The Information Regulator has published final draft regulations under Section 112(2)(c) of the Protection of Personal Information Act, No. 4 of 2013 ("POPIA") outlining the conditions under which certain responsible parties may process personal information concerning the health or sex life of data subjects (the "Regulations").
Interested parties are invited to attend a consultative session on 26 September 2024 at 10:00 via MS Teams (link still to be provided) to share their inputs.
Application
The Regulations apply to the processing of health or sex life information by the following responsible parties:
2.1.1 Insurance Companies;
2.1.2 Medical Schemes;
2.1.3 Medical Scheme Administrators;
2.1.4 Managed Healthcare Organisations;
2.1.5 Administrative Bodies;
2.1.6 Pension Funds;
2.1.7 Employers;
2.1.8 Operators of responsible parties mentioned in paragraphs 2.1.5, 2.1.6, and 2.1.7
The Regulations, amongst others, deals with the following:
Consent
The Regulations provide, amongst others, that responsible parties mentioned above may not process health or sex life information unless consent has been obtained from the data subject.
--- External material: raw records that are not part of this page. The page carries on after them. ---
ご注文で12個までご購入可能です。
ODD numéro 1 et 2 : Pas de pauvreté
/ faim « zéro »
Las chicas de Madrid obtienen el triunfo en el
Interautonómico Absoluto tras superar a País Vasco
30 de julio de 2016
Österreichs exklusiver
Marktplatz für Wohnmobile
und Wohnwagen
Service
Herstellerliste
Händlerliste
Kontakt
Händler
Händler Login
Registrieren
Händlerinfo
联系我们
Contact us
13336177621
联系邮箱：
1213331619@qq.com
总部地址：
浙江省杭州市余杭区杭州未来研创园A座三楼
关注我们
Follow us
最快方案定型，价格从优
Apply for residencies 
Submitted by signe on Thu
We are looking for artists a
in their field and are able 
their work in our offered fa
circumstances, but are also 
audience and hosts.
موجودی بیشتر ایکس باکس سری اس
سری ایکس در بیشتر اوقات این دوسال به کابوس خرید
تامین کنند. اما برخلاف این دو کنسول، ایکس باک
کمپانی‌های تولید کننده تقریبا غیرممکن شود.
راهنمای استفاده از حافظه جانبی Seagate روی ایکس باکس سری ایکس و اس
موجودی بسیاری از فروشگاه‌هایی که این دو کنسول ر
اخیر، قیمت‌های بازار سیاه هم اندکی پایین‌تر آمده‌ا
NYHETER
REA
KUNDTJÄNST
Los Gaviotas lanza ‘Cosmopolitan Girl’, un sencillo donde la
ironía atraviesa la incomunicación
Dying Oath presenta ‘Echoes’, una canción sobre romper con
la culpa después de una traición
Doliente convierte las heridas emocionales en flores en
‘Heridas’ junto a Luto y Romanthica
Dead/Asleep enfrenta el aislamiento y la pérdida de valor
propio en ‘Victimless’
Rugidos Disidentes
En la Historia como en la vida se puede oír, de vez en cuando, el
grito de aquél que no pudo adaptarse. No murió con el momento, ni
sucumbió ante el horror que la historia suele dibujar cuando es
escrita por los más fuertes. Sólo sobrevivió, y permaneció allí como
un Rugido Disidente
Consent must be in writing and where such consent is obtained telephonically, it must be recorded and must include a statement that consent may be withdrawn at any time by the data subject or by the competent person or next of kin.
LIA's
The Regulations also state that where responsible parties process health or sex life information relying on legitimate interest, it must conduct a Legitimate Interest Assessment ("LIA") prior to processing and must retain a record of the LIA. The Regulations requires a three-staged assessment to be followed.
Regulator's Authorisation
Processing of health or sex life information by responsible parties in the public interest must be authorised by the Information Regulator and application for approval must be submitted on Form A, attached to the Regulations.
Cross border transfers
Should a responsible party wish to transfer health or sex life information outside of South Africa, they must comply with requirements of section 72(1) of POPIA and must notify the data subject before deciding to transfer the information (complying with the requirements of sections 18(1)(g) and (h) of POPIA.
Record retention
Health and sex life information must be retained in accordance with the National Health Act, the National Archives of South Africa Act, PAIA and POPIA.
Destruction
A data subject's information must be destroyed or de-identified as soon as reasonably practicable after rejection or termination of any policy, employment, or contract.
The Regulations relating to the processing of health or sex life data under POPIA are essential for protecting sensitive personal information and ensuring that responsible parties manage such data with the utmost care. It is crucial for the relevant entities involved in the processing of such data to stay informed about these regulations and implement measures to ensure full compliance.
The content of this article is intended to provide a general guide to the subject matter. Specialist advice should be sought about your specific circumstances.